BEGIN SUPPLIED TEXT

The average price of a gallon of on-highway diesel increased 3.2 cents from last week to $2.021 per gallon for the week ending Monday, March 7. This marks the third consecutive weekly increase after decreases that started back in November.
Diesel price averages went up in nine of 10 regions in the U.S., according to the Energy Information Administration. The largest average increase was in the Rocky Mountain and Midwest regions, where prices at the pump rose by 4.6 cents per gallon. Prices were down seven-tenths of a cent in the New England region, the only decrease in the nation.
Following are the average prices by region as reported by the EIA:
- U.S. – $2.021, up 3.2 cents
- East Coast – $2.077, up 2.3 cents
- New England – $2.147, down seven-tenths of a cent
- Central Atlantic – $2.188, up 1.7 cents
- Lower Atlantic – $1.979, up 3.4 cents
- Midwest – $1.983, up 4.6 cents
- Gulf Coast – $1.907, up 3.3 cents
- Rocky Mountain – $1.927, up 4.6 cents
- West Coast – $2.219, up 2.8 cent
- West Coast less California – $2.097, up 4.3 cents
- California – $2.316, up 1.4 cents
According to ProMiles, the average retail price at truck stops was $1.99 on Monday morning, a 4.8-cent increase from last week.
ProMiles, the software company that maintains the websites ProMiles.com and TruckMiles.com, continues to offer its own weekly fuel price information. The company’s fuel price data are presented in the same format used by the EIA in the agency’s weekly reports. The prices include a national average as well as regional averages, and comparisons to the previous week and the previous year.

END SUPPLIED TEXT
BEGIN EXERCISE DATA

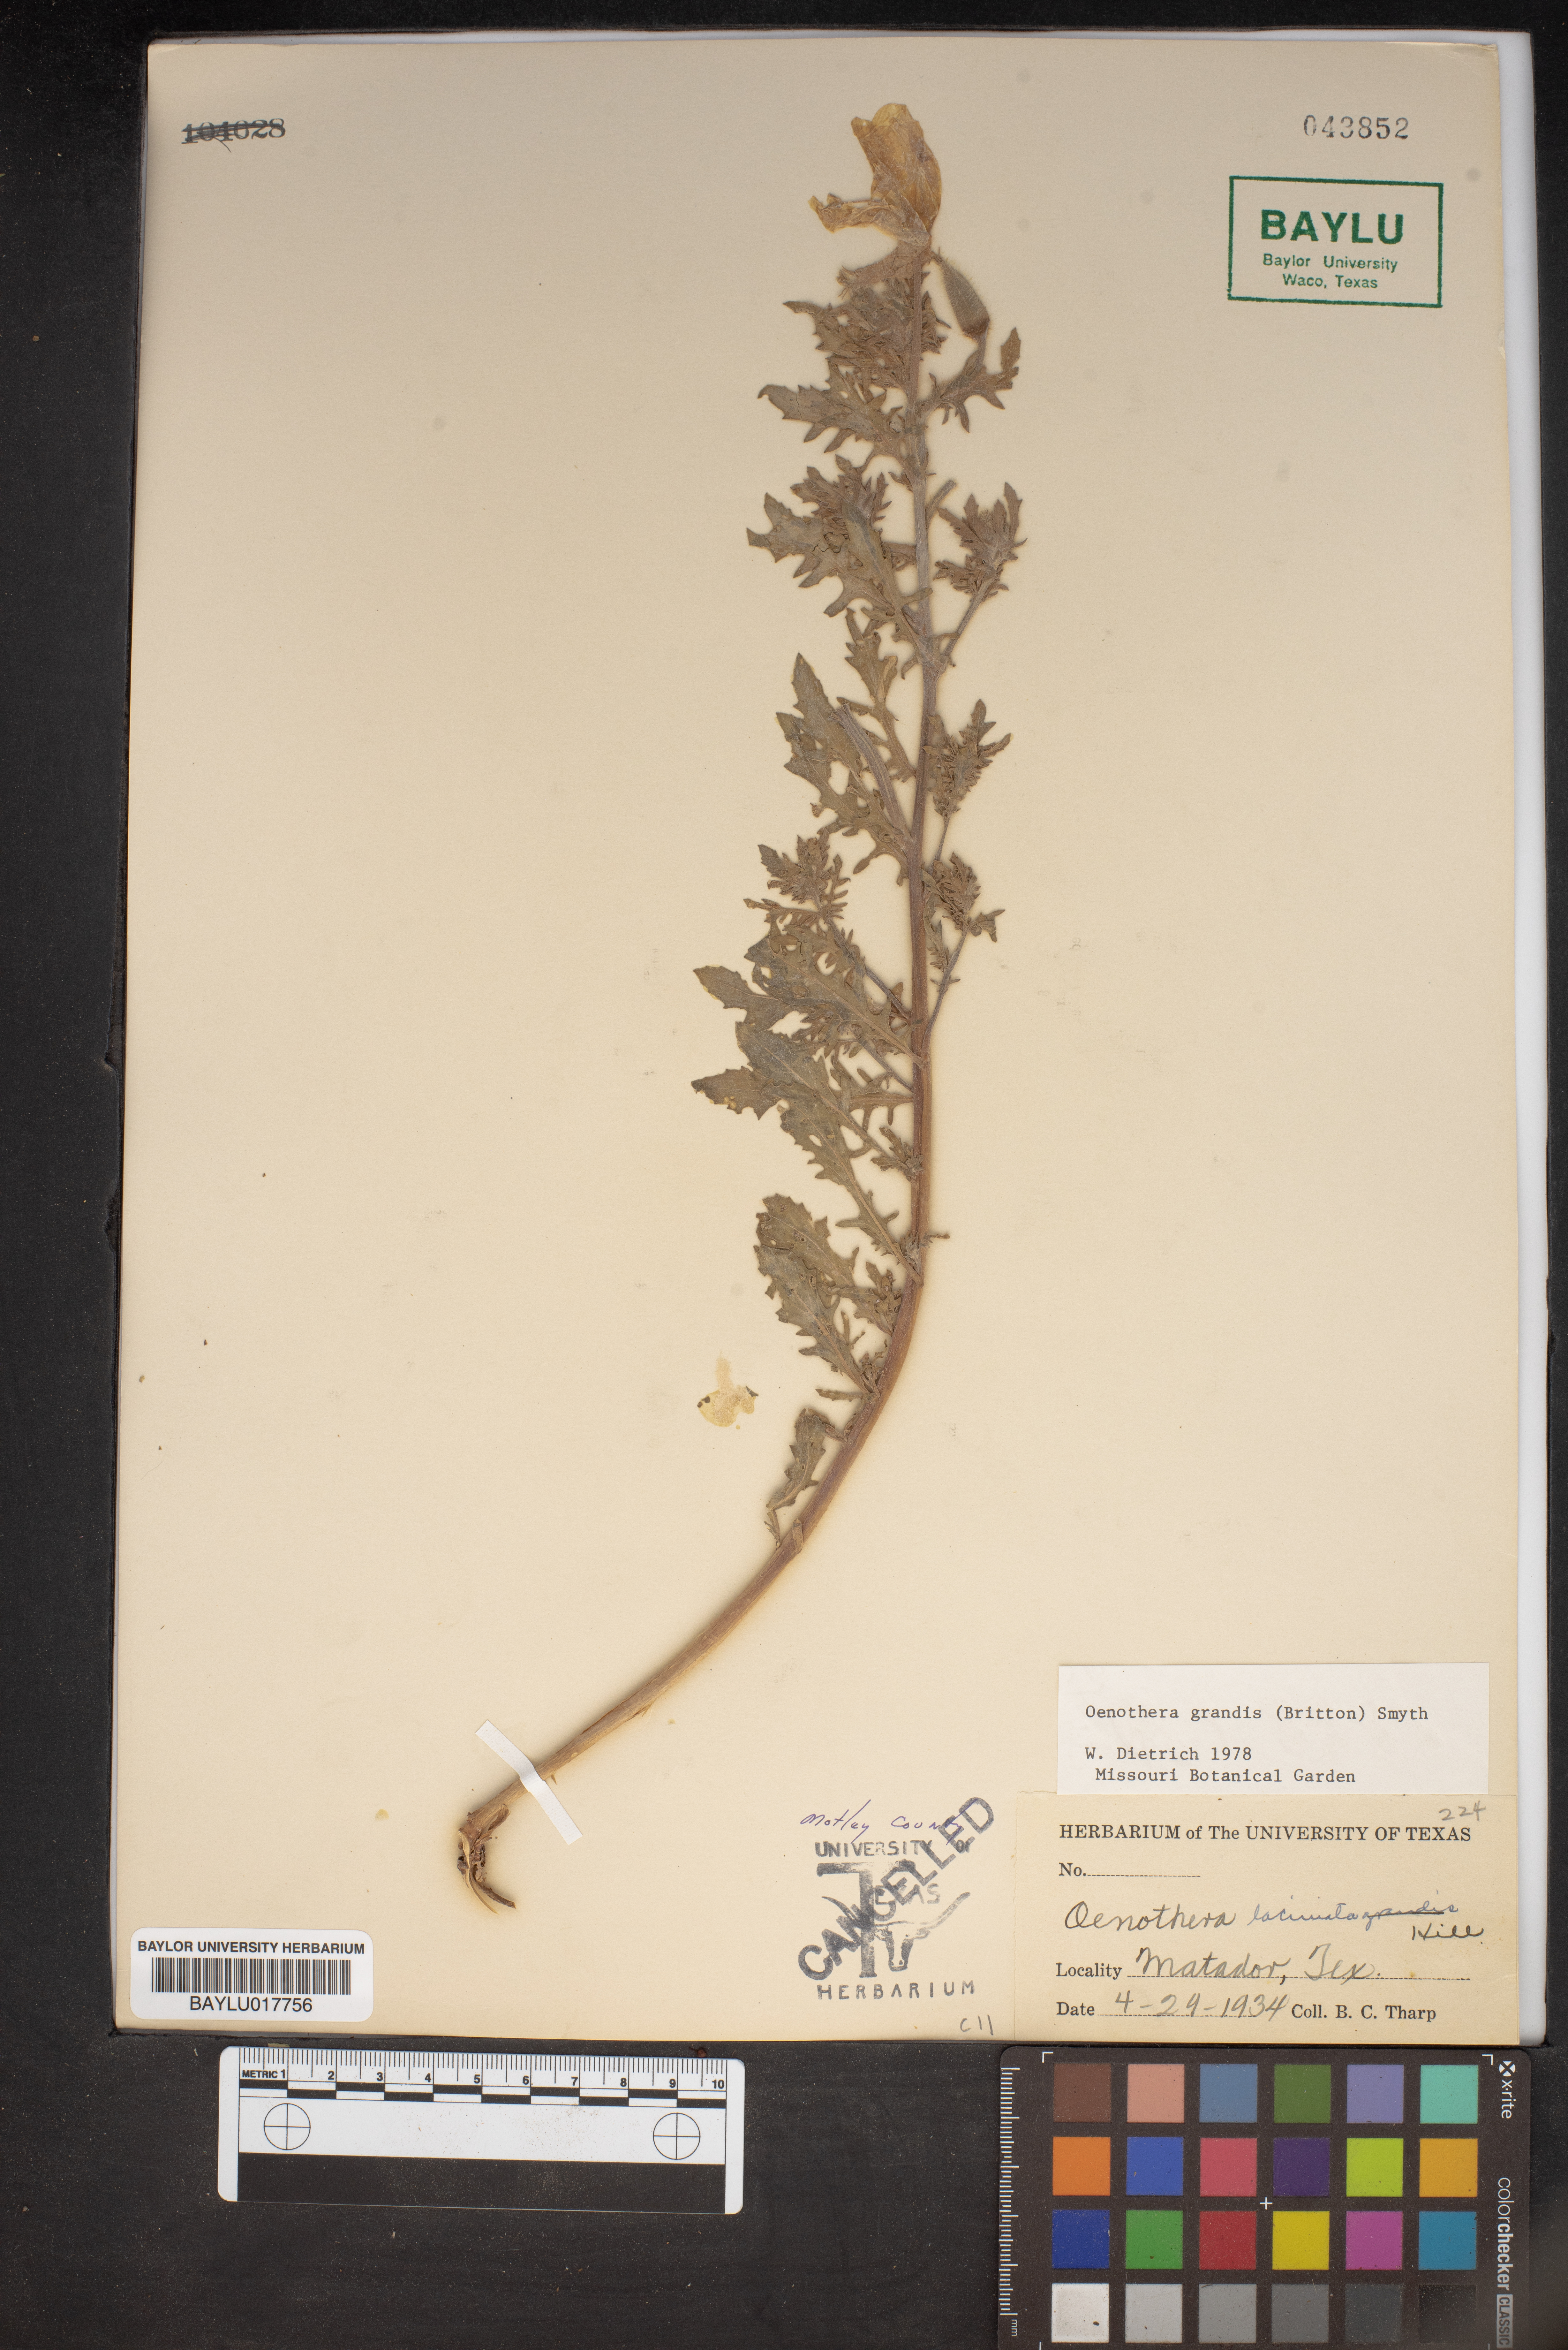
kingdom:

END EXERCISE DATA

## ACTIVITY LIST
a. Could you quote the diesel price report word for word, starting at "Diesel price averages" and ending at "in the nation."?
b. How would the diesel price report go on from where it stops? Continue it.
The material has nothing to do with the diesel price report.

## ANSWERS TO THE PROBLEMS
a.
Diesel price averages went up in nine of 10 regions in the U.S., according to the Energy Information Administration. The largest average increase was in the Rocky Mountain and Midwest regions, where prices at the pump rose by 4.6 cents per gallon. Prices were down seven-tenths of a cent in the New England region, the only decrease in the nation.

b.
A key difference between the EIA and ProMiles reporting is the type and number of fueling stations the company surveys in order to calculate its averages. While EIA surveys 400 truck stops and convenience stores nationwide, ProMiles uses its direct feed from thousands of truck stops to develop its averages.
TruckMiles.com listed the daily average price for Monday at $2.053, with truckers in Rhode Island paying an average of $2.399 per gallon, the highest in the nation. Truckers in Montana are paying a national low of $1.75 per gallon, according to the site. No states in the Lower 48 states have been listed in excess of $4 per gallon at the pump since Dec. 4, 2014. All 48 states in the contiguous U.S. have average prices below $3. A total of 21 states are reporting prices below $2, nine fewer than last week.
In separate energy news, according to the New York Mercantile Exchange, light sweet crude (also known as West Texas Intermediate) for April delivery was trading at $37.94 at noon CDT on Monday, a $4.19 increase from last Monday and a $2.02 increase from its last trading price. The price of Brent crude oil for May settlement was listed at $40.93, a $4.96 increase from last Monday and a $2.21 increase from its last trading price.
According to oil field service company Baker Hughes, February international rig count is down 257 from last year. U.S. oil rigs in February declined 122 from January and dropped by 816 from February 2015, boosting oil stocks on Monday. AAA has indexed diesel prices at $1.99 for Monday, 93.6 cents cheaper than this time last year and 3 cents less than a month ago.